PDA

View Full Version : 120 line to 5v signal



AMay
- 11th August 2008, 18:24
Building a remote water valve. The valve motor limit switchs provides full line voltage when limit is achieved. I want to use this for transmission of feedback to the controler.

I know I can use transformers or relays, but it seems there must be a more elegant way. 120 volt relays are bigger than I like, as are transformers. Considered using current sensors which would signal limit achieved or an open connection, but that would not warn me about open trouble.

I will probably wind up making my own optocoupler with the smallest 120v bulb I can find unless I can find a better ready made solution.

Any thoughts will be appreciated.

AMay

skimask
- 11th August 2008, 18:28
Can't you butt a lever switch up against the valve itself? Valve arm hits the lever switch, connects the dots, send the 5v...
Or do you need an actual voltage that is proportional to the voltage going to the valve itself?

AMay
- 11th August 2008, 18:40
No, a small motor turns a shaft using gears. The limit switches are operated by cams on the shaft. There is not room to add another microswitch,

skimask
- 11th August 2008, 18:47
No, a small motor turns a shaft using gears. The limit switches are operated by cams on the shaft. There is not room to add another microswitch,
120VAC when the motor is at the limit?
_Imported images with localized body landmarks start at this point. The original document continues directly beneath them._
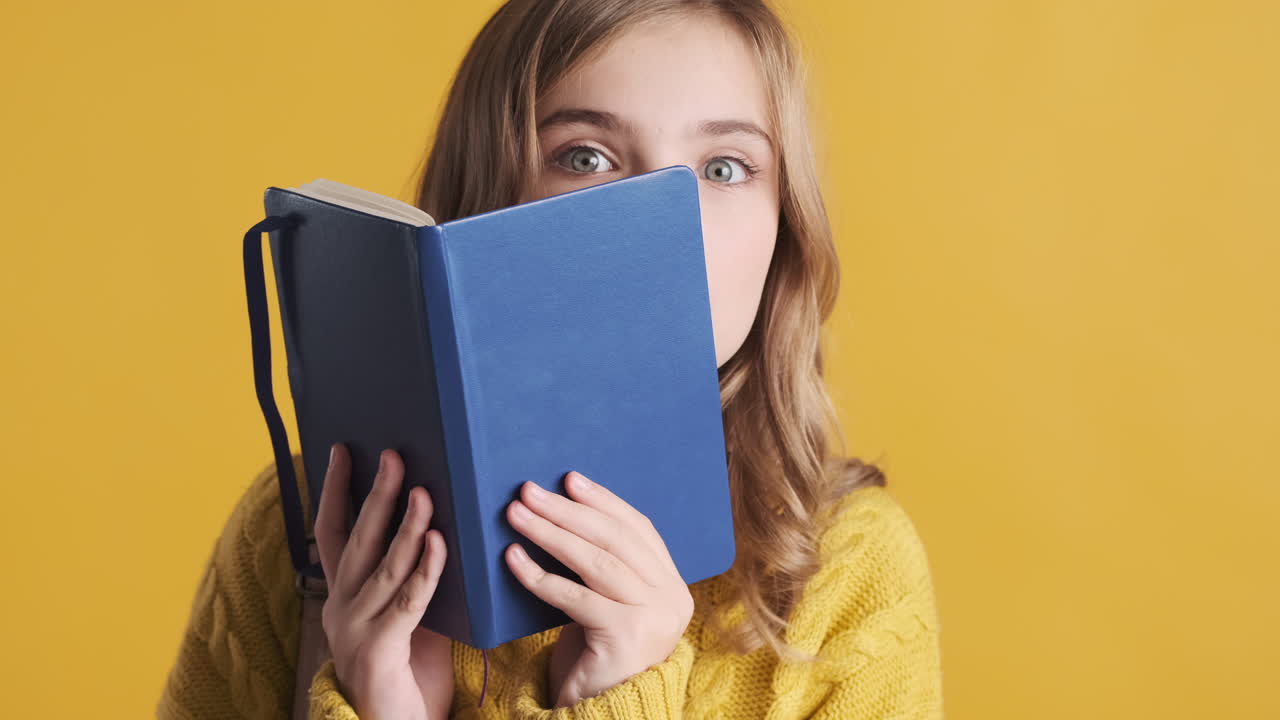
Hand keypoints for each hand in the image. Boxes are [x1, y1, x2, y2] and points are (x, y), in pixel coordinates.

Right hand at [315, 444, 454, 719]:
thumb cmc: (408, 672)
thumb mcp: (409, 614)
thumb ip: (413, 576)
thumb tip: (439, 525)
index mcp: (343, 594)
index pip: (332, 531)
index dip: (335, 489)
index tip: (343, 449)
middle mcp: (341, 606)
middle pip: (357, 538)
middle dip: (374, 493)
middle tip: (392, 455)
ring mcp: (354, 628)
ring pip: (384, 565)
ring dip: (405, 525)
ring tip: (422, 490)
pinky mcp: (378, 649)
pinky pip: (407, 601)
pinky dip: (425, 569)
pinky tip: (437, 541)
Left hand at [503, 471, 693, 707]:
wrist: (601, 712)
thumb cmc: (597, 652)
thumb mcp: (609, 601)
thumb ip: (605, 563)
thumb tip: (563, 503)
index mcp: (672, 584)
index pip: (638, 528)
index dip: (603, 501)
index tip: (569, 479)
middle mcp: (672, 599)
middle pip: (615, 540)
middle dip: (568, 511)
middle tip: (529, 491)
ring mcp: (653, 619)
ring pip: (596, 563)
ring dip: (550, 533)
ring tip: (516, 514)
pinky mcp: (626, 638)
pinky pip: (575, 597)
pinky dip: (539, 576)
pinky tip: (513, 559)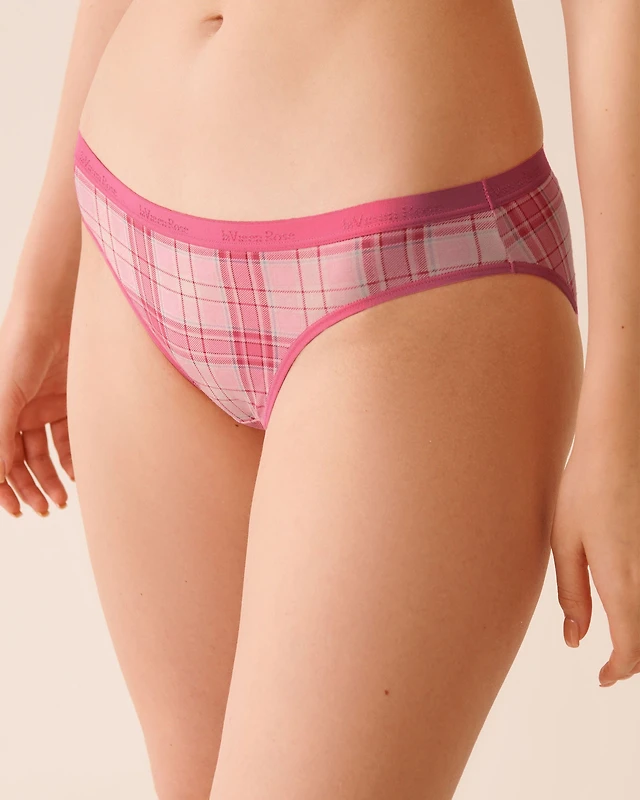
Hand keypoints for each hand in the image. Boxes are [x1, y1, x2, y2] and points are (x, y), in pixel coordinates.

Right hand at [0, 304, 73, 516]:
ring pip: (45, 454)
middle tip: (47, 509)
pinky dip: (72, 457)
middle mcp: (18, 414)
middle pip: (22, 462)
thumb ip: (0, 436)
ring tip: (63, 500)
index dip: (5, 488)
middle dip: (32, 488)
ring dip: (52, 478)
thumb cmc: (20, 351)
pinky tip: (78, 474)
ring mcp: (43, 408)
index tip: (17, 511)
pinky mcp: (69, 402)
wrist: (56, 317)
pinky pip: (69, 437)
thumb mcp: (6, 397)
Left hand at [550, 430, 639, 686]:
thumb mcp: (565, 542)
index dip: (619, 670)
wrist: (618, 447)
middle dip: (633, 659)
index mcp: (621, 579)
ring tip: (620, 641)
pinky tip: (629, 606)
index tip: (603, 678)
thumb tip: (575, 639)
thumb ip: (573, 595)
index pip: (631, 645)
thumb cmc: (585, 490)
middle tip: (610, 666)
Maybe tap that 120VAC, plug it into a small wall-wart like power supply and send that output to the controller?
Past that, I would think a series current limiting resistor along with a voltage divider (and maybe a ZENER for protection) would do the trick...or a voltage divider that divides it down to +12v (or whatever) and feed that into a 7805 regulator.

I do like your light bulb idea though...simple, effective, practically zero thought/effort required :D
Did something like that awhile back. Needed to switch 120VAC with a PIC. Didn't want to mess with the AC, so I took a PIC, a servo, a chunk of threaded rod and a standard wall light switch...programmed the PIC to move the servo to move the light switch handle to turn power on/off. Almost perfect isolation...

dhouston
- 11th August 2008, 19:28
I will probably wind up making my own optocoupler with the smallest 120v bulb I can find unless I can find a better ready made solution.There are AC optocouplers intended for sensing presence of mains voltage.

However, since this is a PIC forum, Microchip AN236, which is about controlling X-10 devices, shows how to detect mains zero-crossing just using a 5M resistor and the built-in clamping diodes (on most PIC pins).